Les petits épargnants de Bank of America garantissent aujourd’hui ses gigantesques positions de dérivés. Spéculation assistée?
Pendant que l’Italie et la Grèce faisaient la une des médias, une banque américaine présentait une facture de risques plus importante que celle des deux pays réunis: Bank of America Merrill Lynch. En effet, trois ans après avoir bénéficié d’un sauvetage de 45 milliards de dollars, BofAML, dont la note de crédit a été rétrogradée par Moody’s le 21 septembre, a dû trouver rapidement, avec les régulateurs, une solution face à l’explosion des risques de son portefeuille de dérivés. Jusque-là, officiellement, on considérait que BofAML et Citigroup avaient remboursé au Trésor l’intégralité des prêts qu’il leur avait consentis en catastrophe en 2008, et ce avec intérêts. Et officiellement, on considérait que les banques américaines avaient passé avec succès les «stress tests» (tests de résistance) de l’administration Obama en février 2010. Mais depuis 2011, les risques posés par les contrats de dérivés émis par la banque d’affaires (Merrill Lynch) n’étaient plus adéquatement couverts.
Méga sauvetage passé inaperçu
Ces dernières semaines, on a donc assisté au transfert discret du gigantesque portefeuille de dérivés de BofAML, estimé à 75 000 milliards de dollars, du bilan de la banque d’affaires vers le bilan de la banque de détail du groupe, celle qui s’occupe des petits clients et bénéficie d’une garantie d’Etat. Ainsi, ce portefeuille hautement spéculatif peut-il désormais bénéficier de la garantie de la FDIC (Federal Deposit Insurance Corporation). Le tout, sous la bénédiction de la Réserve fédérale (Fed), qui a approuvé une exemption de BofAML en septembre afin d’autoriser cette opération. De sauvetage, il ne fut pas question dans les médias, et pourtant, celui-là est de taille. L’objectif est en principe d’éviter de la sorte un problème au système financier global, mais la réalité est que les petits déposants d’une banque comme BofAML garantissent aujourd’hui son énorme exposition en dérivés. La subvention permettant de garantir aux épargnants l’accès à leurs dépôts se voit ainsi détournée pour couvrir les risques de la banque d’affaires. Telle est la solution qu’ont trouvée les banques d’affaires fusionnées par Washington en 2008: au lieu d’augmenter les fonds propres dans l’unité vraiment concernée par les risques — ce qui la rendrait évidemment moins lucrative — ils obtiennent des dérogations du Trésor et de la Fed afin de pouvoir spéculer en s’appuyant sur les divisions sûres des petits déposants qui ont une garantie étatique. Et quand ces risques ne sont pas parqués chez les petits clients, ils sont dissimulés hors bilan. C’est le cas de MF Global, le courtier américain parti récemment en faillite. Ces risques, amplifiés par l’effet de levier, sont d’autant plus inquiétants qu’ils sont cachés. Les régulateurs peuvent bien insister pour que ces risques hors bilan retournent sur les bilans, le coût en serait exorbitant, d’autant que les banques américaines n’appliquent actuellement que les règles prudentielles de Bâle I, alors que la Suisse s’empresse d’appliquer Bâle III.

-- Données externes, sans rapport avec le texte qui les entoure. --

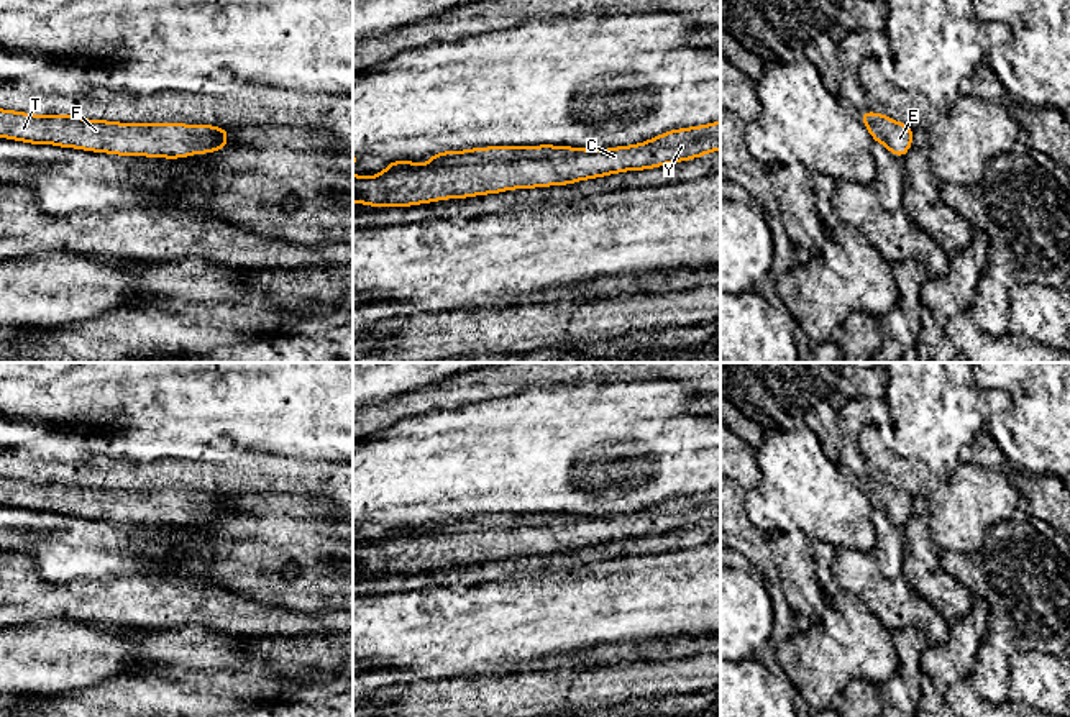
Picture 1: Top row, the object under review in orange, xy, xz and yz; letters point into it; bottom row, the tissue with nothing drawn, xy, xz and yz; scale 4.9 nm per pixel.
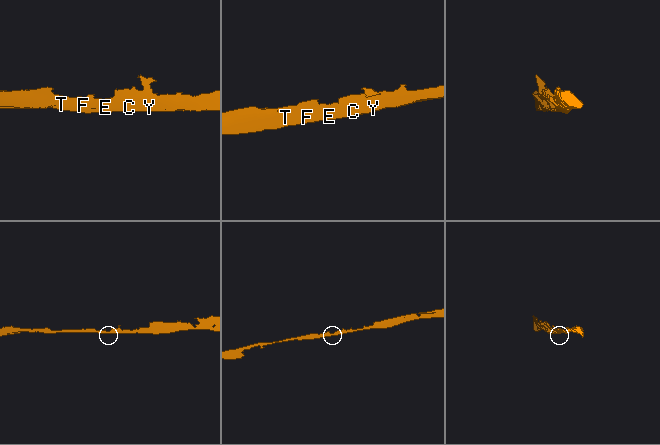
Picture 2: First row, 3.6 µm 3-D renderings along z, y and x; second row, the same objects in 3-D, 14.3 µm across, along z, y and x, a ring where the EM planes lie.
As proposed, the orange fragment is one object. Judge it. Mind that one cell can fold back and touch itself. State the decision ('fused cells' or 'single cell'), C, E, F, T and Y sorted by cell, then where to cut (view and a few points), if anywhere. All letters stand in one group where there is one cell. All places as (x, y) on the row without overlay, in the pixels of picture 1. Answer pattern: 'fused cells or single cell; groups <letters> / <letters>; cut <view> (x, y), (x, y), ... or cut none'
single cell; groups C E F T Y; cut none

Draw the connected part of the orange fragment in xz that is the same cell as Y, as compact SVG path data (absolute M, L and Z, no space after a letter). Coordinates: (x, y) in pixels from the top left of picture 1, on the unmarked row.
M720 487L609 517L538 512L443 518L422 533L415 533L415 527L387 528L381 541L353 541L353 573L363 569L366 574L412 574L515 556L568 553L691 528L717 517Z

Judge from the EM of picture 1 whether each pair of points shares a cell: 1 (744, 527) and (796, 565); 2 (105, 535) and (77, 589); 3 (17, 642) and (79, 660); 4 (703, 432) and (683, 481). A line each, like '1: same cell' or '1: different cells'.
1: same cell
2: different cells
3: same cell
4: same cell

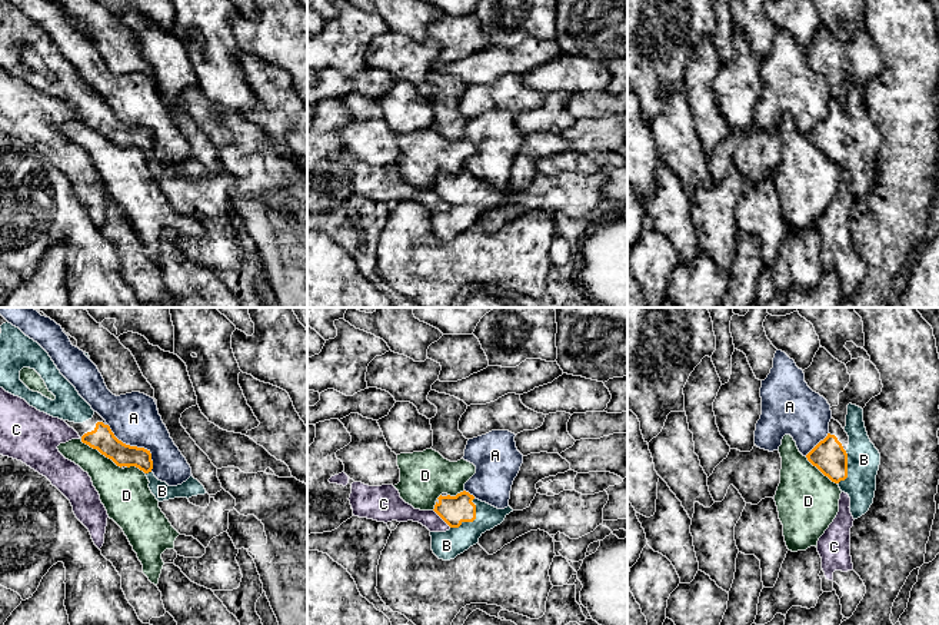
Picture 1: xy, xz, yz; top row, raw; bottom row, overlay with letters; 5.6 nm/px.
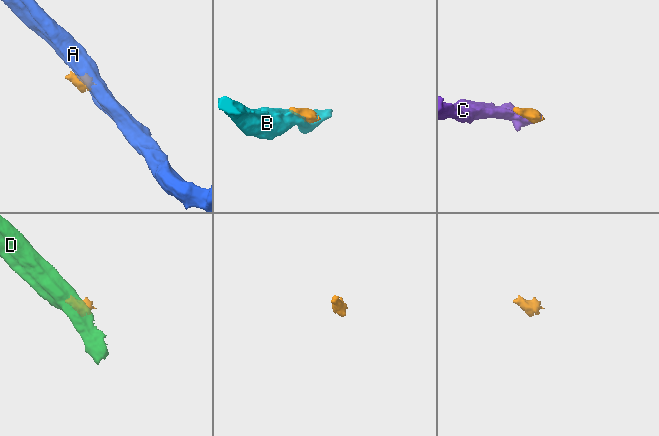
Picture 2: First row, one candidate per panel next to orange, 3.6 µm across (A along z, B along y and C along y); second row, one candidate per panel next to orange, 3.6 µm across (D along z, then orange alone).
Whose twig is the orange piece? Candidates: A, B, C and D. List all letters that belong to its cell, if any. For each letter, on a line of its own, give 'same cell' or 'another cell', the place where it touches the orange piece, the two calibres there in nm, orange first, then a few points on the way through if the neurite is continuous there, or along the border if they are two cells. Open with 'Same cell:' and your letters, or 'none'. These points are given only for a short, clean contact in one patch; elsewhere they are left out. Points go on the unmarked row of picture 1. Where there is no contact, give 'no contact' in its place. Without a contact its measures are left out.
Same cell: B
A: another cell; meets orange in xy at (136, 126); 140 nm thick on the orange side, 280 nm on the other; border along xy (107, 103), (119, 119), (143, 126), (150, 133), (152, 150)
B: same cell; meets orange in xz at (472, 200); 160 nm thick on the orange side, 160 nm on the other
C: another cell; meets orange in xz at (442, 198); 160 nm thick on the orange side, 120 nm on the other; border along xz (433, 189), (450, 206)
D: another cell; meets orange in xy at (100, 132); 140 nm thick on the orange side, 260 nm on the other

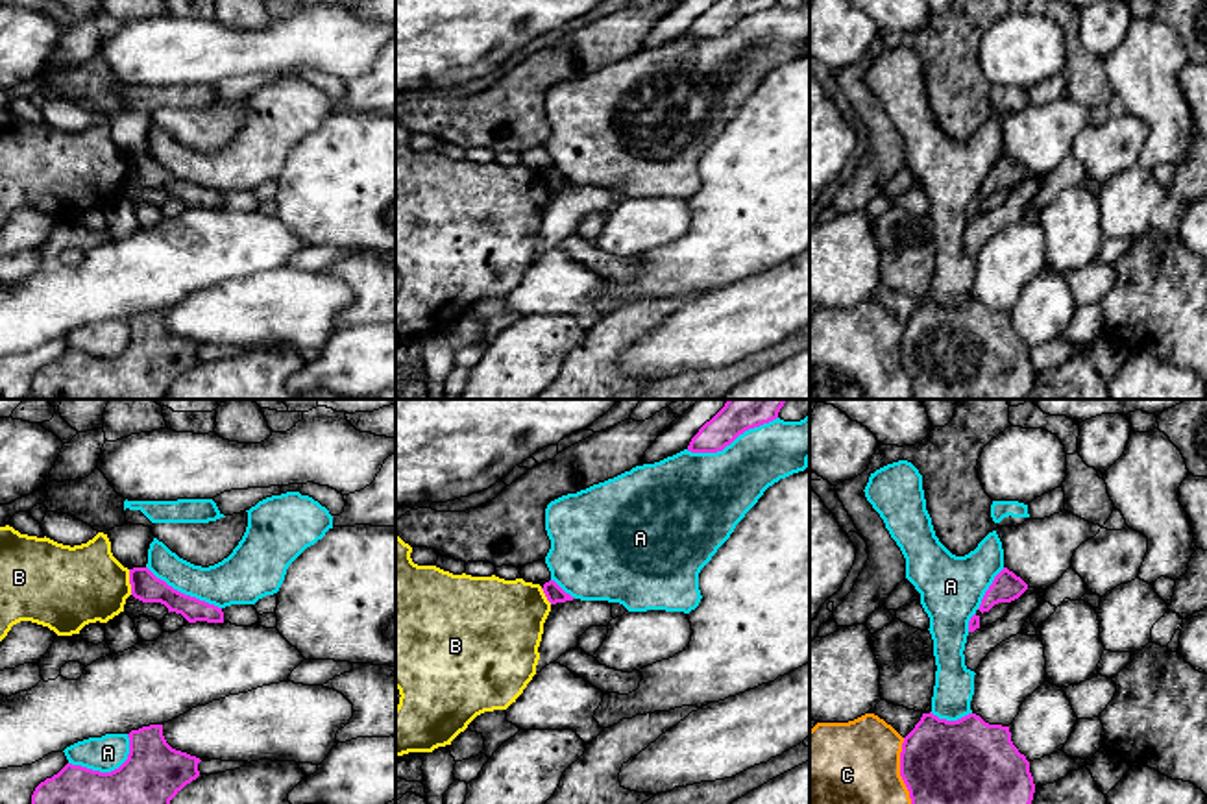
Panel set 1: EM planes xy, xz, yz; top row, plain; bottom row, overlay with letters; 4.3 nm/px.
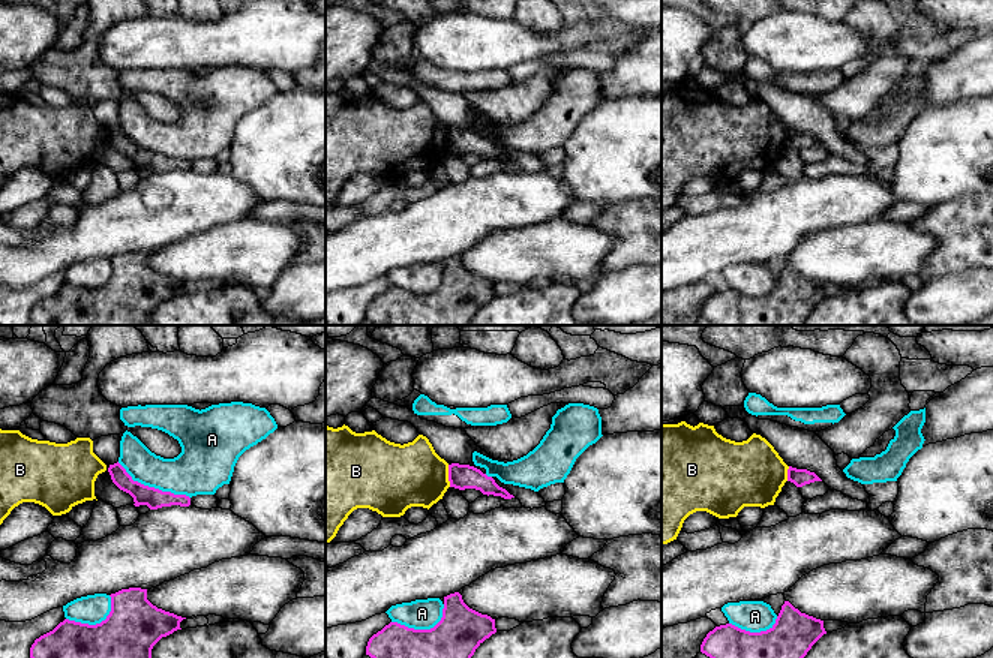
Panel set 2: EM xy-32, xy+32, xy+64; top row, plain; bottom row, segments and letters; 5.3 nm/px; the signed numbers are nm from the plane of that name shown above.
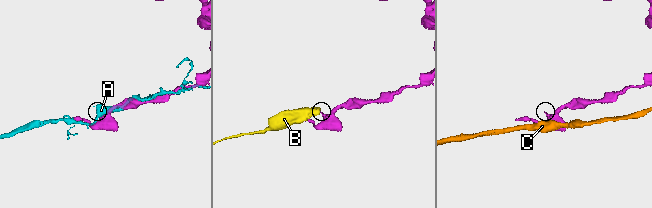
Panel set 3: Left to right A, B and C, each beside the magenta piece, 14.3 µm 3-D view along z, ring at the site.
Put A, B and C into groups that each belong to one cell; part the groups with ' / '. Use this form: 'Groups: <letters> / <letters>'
Groups: A / B / C

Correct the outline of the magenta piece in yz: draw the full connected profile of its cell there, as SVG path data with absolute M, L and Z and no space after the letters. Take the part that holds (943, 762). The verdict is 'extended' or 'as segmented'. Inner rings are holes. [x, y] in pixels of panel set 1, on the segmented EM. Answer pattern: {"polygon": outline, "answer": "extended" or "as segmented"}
{"polygon": "M922 713L904 737L900 776L911 804L1031 804L1035 793L1030 761L1013 745L1009 726L989 725L976 713L957 721Z", "answer": "as segmented"}

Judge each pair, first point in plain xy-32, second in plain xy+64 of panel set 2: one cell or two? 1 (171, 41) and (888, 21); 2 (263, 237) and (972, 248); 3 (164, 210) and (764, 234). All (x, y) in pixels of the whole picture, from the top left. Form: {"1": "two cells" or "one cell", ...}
{"1": "two cells", "2": "two cells", "3": "one cell"}

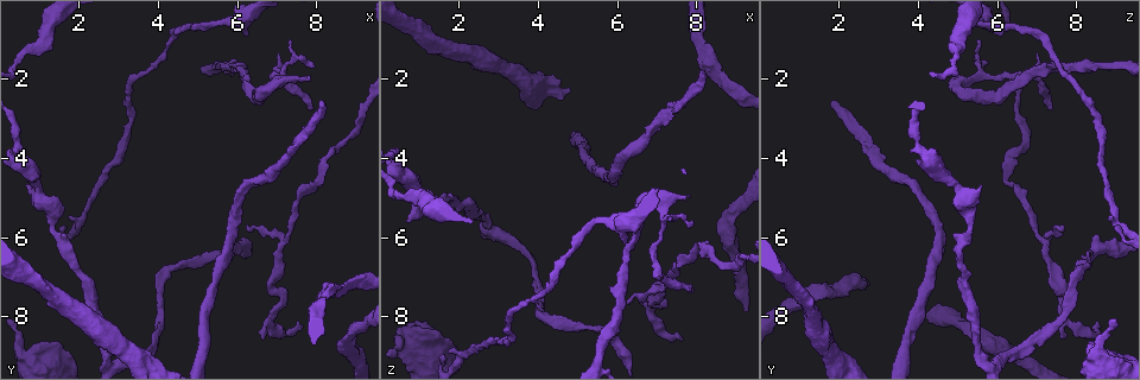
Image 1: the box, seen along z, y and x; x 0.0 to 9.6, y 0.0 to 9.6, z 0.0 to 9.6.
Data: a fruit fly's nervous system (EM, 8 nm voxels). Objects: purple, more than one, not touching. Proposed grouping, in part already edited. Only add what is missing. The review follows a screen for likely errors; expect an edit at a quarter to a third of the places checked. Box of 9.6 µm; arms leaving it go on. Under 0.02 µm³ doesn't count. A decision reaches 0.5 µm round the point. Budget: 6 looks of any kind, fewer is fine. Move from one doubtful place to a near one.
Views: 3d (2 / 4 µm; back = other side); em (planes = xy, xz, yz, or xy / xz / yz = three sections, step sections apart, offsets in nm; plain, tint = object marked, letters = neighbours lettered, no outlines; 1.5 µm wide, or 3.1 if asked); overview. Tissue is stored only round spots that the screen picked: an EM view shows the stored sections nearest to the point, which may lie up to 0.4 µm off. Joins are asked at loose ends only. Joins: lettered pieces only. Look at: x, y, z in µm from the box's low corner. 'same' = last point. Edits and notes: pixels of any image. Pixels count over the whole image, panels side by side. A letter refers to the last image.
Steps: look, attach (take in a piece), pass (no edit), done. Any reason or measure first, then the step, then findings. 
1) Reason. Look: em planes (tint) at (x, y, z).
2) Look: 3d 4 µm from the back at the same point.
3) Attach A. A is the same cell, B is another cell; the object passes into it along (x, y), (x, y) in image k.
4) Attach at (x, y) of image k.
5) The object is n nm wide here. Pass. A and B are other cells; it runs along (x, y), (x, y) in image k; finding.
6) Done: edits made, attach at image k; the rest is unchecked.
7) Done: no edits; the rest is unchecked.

La concentration des risques n’a jamais été aussi élevée. Sait-on que 94% du marché américain des dérivés est concentré entre les mains de trois banques, à savoir BofAML, Citigroup et Goldman Sachs? Citigroup a aussi le don de passer inaperçue ces derniers jours. Elle a réglé en catimini une amende de 285 millions de dollars après avoir admis avoir vendu des papiers subprimes défaillants à ses clients en 2007, puis parié contre eux. La somme est symbolique, pour un établissement qui a gagne 4 milliards de bénéfices par trimestre. Mais la pratique est identique à celle de Goldman Sachs. Les banques américaines ont été les principales vendeuses de CDS (dérivés permettant de se couvrir ou de spéculer sur un défaut) sur les dettes européennes au premier semestre 2011, augmentant le risque de remboursement en cas de défauts réels. Les garanties des prêteurs américains sur la dette souveraine, bancaire et d’entreprises européennes ont augmenté de 80 milliards, à 518 milliards. Les banques américaines indiquent que les ventes de CDS sont «nettées» (compensées) par l’utilisation de couvertures. Mais le problème est l’extrême imbrication des contreparties: cinq banques américaines émettent 97% des CDS, et 74% du négoce global de CDS est concentré entre seulement 20 banques. En cas de défaut, ces contreparties seront-elles solvables? Si chacun a une exposition aux autres, qui va payer au final pour les pertes?